__Brief__
Output every entry exactly as written, skipping any pictures.

──────── Given entries ────────

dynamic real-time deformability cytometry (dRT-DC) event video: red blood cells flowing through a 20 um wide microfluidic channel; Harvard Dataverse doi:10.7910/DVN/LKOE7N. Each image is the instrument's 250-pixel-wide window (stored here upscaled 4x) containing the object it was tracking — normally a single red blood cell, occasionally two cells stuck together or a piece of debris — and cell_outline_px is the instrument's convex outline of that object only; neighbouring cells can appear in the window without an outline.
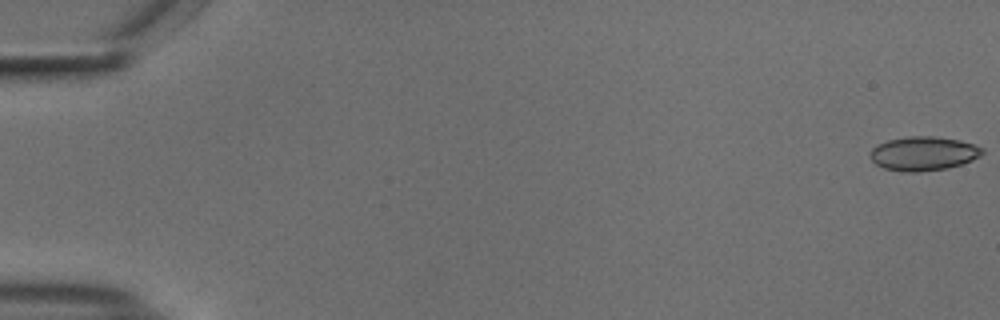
{"species": "common noctule bat (a hibernating species)", "species_latin": "Nyctalus noctula", "temperature_condition": "cold", "stored_images_in_passage": 55, "camera_frame_rate_fps": 3000, "um_per_image_px": 0.085, "animal": {"sex": "male", "body_mass_g": 18.8}, "frame": {"image": 1, "passage_image": 1, "time_ms": 0.0, "image_size_px": [1000, 320], "cell_outline_px": [[984, 152], [980, 156], [972, 160], [948, 168], [920, 172], [904, 172], [884, 168], [876, 164], [872, 160], [872, 148], [888, 140], [908, 136], [932, 136], [960, 140], [984, 148]], "centroid_in_image_um": [78.52, 13.05], "position_along_channel_um": 6.5, "area_um2": 22.08}}
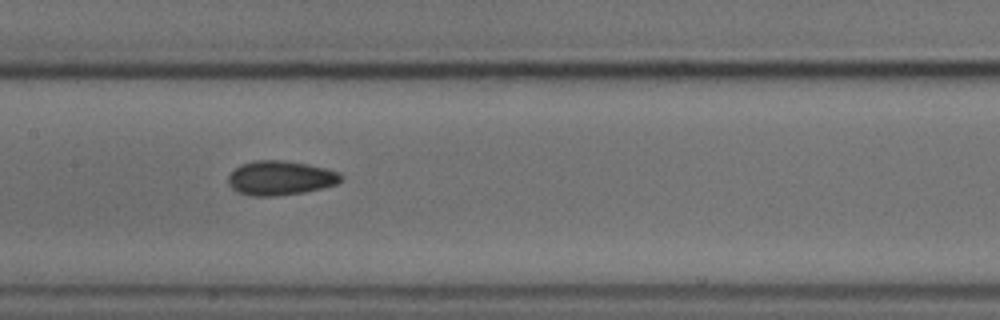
{"frame": {"image": 2, "passage_image": 28, "time_ms": 9.0, "image_size_px": [1000, 320], "cell_outline_px": [[344, 176], [336, 184], [304, 192], [276, 196], [252, 196], [236, 192], [228, 184], [228, 176], [240, 164], [256, 160], [284, 160], [308, 164], [340, 172]], "centroid_in_image_um": [23.81, 15.13], "position_along_channel_um": 183.6, "area_um2": 22.6}}
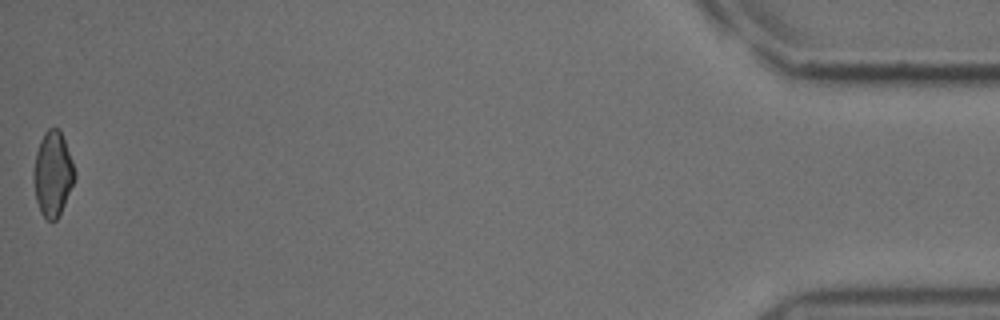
{"frame": {"image": 3, "passage_image": 55, "time_ms": 18.0, "image_size_px": [1000, 320], "cell_outline_px": [[76, 176], [64, 204], [56, 220], [48, 220], [40, 212], [36, 200], [32, 176], [32, 172], [36, 152], [40, 140], [44, 132], [48, 128], [60, 128], [72, 160], [76, 172]], "centroid_in_image_um": [4.47, 14.74], "position_along_channel_um": 430.7, "area_um2": 20.35}, "authors_computed_cell_mechanics": {"area_um2": 21.8484, "velocity_mm_per_s": 3.7441, "shape_relaxation_time_tau1_ms": null, "shape_relaxation_time_tau2_ms": 3.2459, "deformation_change_tau1": null, "deformation_change_tau2": 0.0626}}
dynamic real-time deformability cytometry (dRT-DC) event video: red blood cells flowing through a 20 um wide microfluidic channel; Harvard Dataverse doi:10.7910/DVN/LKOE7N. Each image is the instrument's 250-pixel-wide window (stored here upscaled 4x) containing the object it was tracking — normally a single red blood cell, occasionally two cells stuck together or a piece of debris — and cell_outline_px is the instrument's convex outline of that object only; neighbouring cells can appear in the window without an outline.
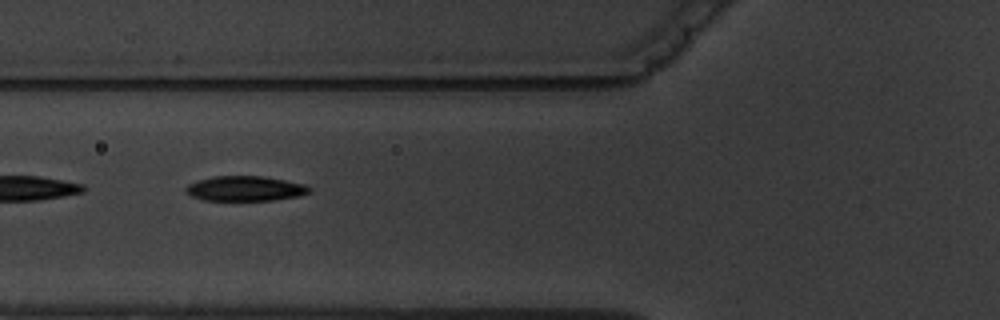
{"species": "common noctule bat (a hibernating species)", "species_latin": "Nyctalus noctula", "temperature_condition": "warm", "stored_images_in_passage": 7, "camera_frame_rate_fps": 3000, "um_per_image_px": 0.085, "animal": {"sex": "male", "body_mass_g": 19.5, "forearm_length_mm": 54.6}, "frame": {"image": 1, "passage_image": 4, "time_ms": 3.667, "image_size_px": [1000, 320], "cell_outline_px": [[312, 192], [300, 196], [272, 200], [204, 200], [192, 196], [184, 192], [184, 188], [188, 184], [196, 180], [212, 176], [264, 176], [308, 184], [312, 188]], "centroid_in_image_um": [20.87, 16.02], "position_along_channel_um": 104.9, "area_um2": 18.32}}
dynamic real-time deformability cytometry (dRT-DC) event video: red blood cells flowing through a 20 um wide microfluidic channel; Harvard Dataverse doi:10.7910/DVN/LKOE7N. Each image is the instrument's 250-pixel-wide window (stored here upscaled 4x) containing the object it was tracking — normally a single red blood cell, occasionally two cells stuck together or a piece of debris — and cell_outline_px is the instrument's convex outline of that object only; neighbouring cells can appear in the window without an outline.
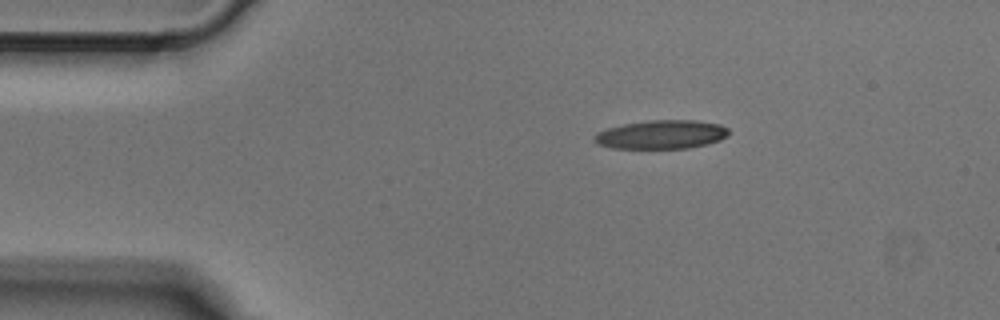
{"species": "Egyptian fruit bat (a non-hibernating species)", "species_latin": "Rousettus aegyptiacus", "temperature_condition": "cold", "stored_images_in_passage": 2, "camera_frame_rate_fps": 3000, "um_per_image_px": 0.085, "animal": {"sex": "male"}, "frame": {"image": 1, "passage_image": 1, "time_ms": 0.0, "image_size_px": [1000, 320], "cell_outline_px": [[728, 136], [720, 140], [708, 144], [688, 148], [612, 148], [596, 144], [592, 140], [592, 136], [596, 132], [608, 128], [624, 124], [648, 120], [696, 120], [720, 124], [728, 128]], "centroid_in_image_um": [56.19, 11.43], "position_along_channel_um": 28.8, "area_um2": 22.72}}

────────

__Full answer__
dynamic real-time deformability cytometry (dRT-DC) event video: red blood cells flowing through a 20 um wide microfluidic channel; Harvard Dataverse doi:10.7910/DVN/LKOE7N. Each image is the instrument's 250-pixel-wide window (stored here upscaled 4x) containing the object it was tracking — normally a single red blood cell, occasionally two cells stuck together or a piece of debris — and cell_outline_px is the instrument's convex outline of that object only; neighbouring cells can appear in the window without an outline.
{"species": "common noctule bat (a hibernating species)", "species_latin": "Nyctalus noctula", "temperature_condition": "cold", "stored_images_in_passage": 55, "camera_frame_rate_fps": 3000, "um_per_image_px": 0.085, "animal": {"sex": "male", "body_mass_g": 18.8}, "frame": {"image": 1, "passage_image": 1, "time_ms": 0.0, "image_size_px": [1000, 320], "cell_outline_px": [[984, 152], [980, 156], [972, 160], [948, 168], [920, 172], [904, 172], [884, 168], [876, 164], [872, 160], [872, 148], [888, 140], [908, 136], [932, 136], [960, 140], [984, 148]], "centroid_in_image_um": [78.52, 13.05], "position_along_channel_um": 6.5, "area_um2": 22.08}}
{"frame": {"image": 2, "passage_image": 28, "time_ms": 9.0, "image_size_px": [1000, 320], "cell_outline_px": [[344, 176], [336, 184], [304, 192], [276, 196], [252, 196], [236, 192], [228, 184], [228, 176], [240, 164], [256, 160], [284, 160], [308, 164], [340, 172]], "centroid_in_image_um": [23.81, 15.13], "position_along_channel_um": 183.6, "area_um2": 22.6}}
{"frame": {"image": 3, "passage_image": 55, "time_ms": 18.0, "image_size_px": [1000, 320], "cell_outline_px": [[76, 176], [64, 204], [56, 220], [48, 220], [40, 212], [36, 200], [32, 176], [32, 172], [36, 152], [40, 140], [44, 132], [48, 128], [60, 128], [72, 160], [76, 172]], "centroid_in_image_um": [4.47, 14.74], "position_along_channel_um": 430.7, "area_um2": 20.35}, "authors_computed_cell_mechanics": {"area_um2": 21.8484, "velocity_mm_per_s": 3.7441, "shape_relaxation_time_tau1_ms": null, "shape_relaxation_time_tau2_ms": 3.2459, "deformation_change_tau1": null, "deformation_change_tau2": 0.0626}}
dynamic real-time deformability cytometry (dRT-DC) event video: red blood cells flowing through a 20 um wide microfluidic channel; Harvard Dataverse doi:10.7910/DVN/LKOE7N. Each image is the instrument's 250-pixel-wide window (stored here upscaled 4x) containing the object it was tracking — normally a single red blood cell, occasionally two cells stuck together or a piece of debris — and cell_outline_px is the instrument's convex outline of that object only; neighbouring cells can appear in the window without an outline.
{"species": "common noctule bat (a hibernating species)", "species_latin": "Nyctalus noctula", "temperature_condition": "warm", "stored_images_in_passage": 7, "camera_frame_rate_fps": 3000, "um_per_image_px": 0.085, "animal": {"sex": "male", "body_mass_g": 19.5, "forearm_length_mm": 54.6}, "frame": {"image": 1, "passage_image": 4, "time_ms": 3.667, "image_size_px": [1000, 320], "cell_outline_px": [[312, 192], [300, 196], [272, 200], [204, 200], [192, 196], [184, 192], [184, 188], [188, 184], [196, 180], [212, 176], [264, 176], [308, 184], [312, 188]], "centroid_in_image_um": [20.87, 16.02], "position_along_channel_um": 104.9, "area_um2": 18.32}}
dynamic real-time deformability cytometry (dRT-DC) event video: red blood cells flowing through a 20 um wide microfluidic channel; Harvard Dataverse doi:10.7910/DVN/LKOE7N. Each image is the instrument's 250-pixel-wide window (stored here upscaled 4x) containing the object it was tracking — normally a single red blood cell, occasionally two cells stuck together or a piece of debris — and cell_outline_px is the instrument's convex outline of that object only; neighbouring cells can appear in the window without an outline.
{"species": "Egyptian fruit bat (a non-hibernating species)", "species_latin": "Rousettus aegyptiacus", "temperature_condition": "cold", "stored_images_in_passage": 2, "camera_frame_rate_fps": 3000, "um_per_image_px": 0.085, "animal": {"sex": "male"}, "frame": {"image": 1, "passage_image": 1, "time_ms": 0.0, "image_size_px": [1000, 320], "cell_outline_px": [[728, 136], [720, 140], [708, 144], [688, 148], [612, 148], [596, 144], [592, 140], [592, 136], [596, 132], [608, 128], [624, 124], [648, 120], [696, 120], [720, 124], [728, 128]], "centroid_in_image_um": [56.19, 11.43], "position_along_channel_um": 28.8, "area_um2": 22.72}}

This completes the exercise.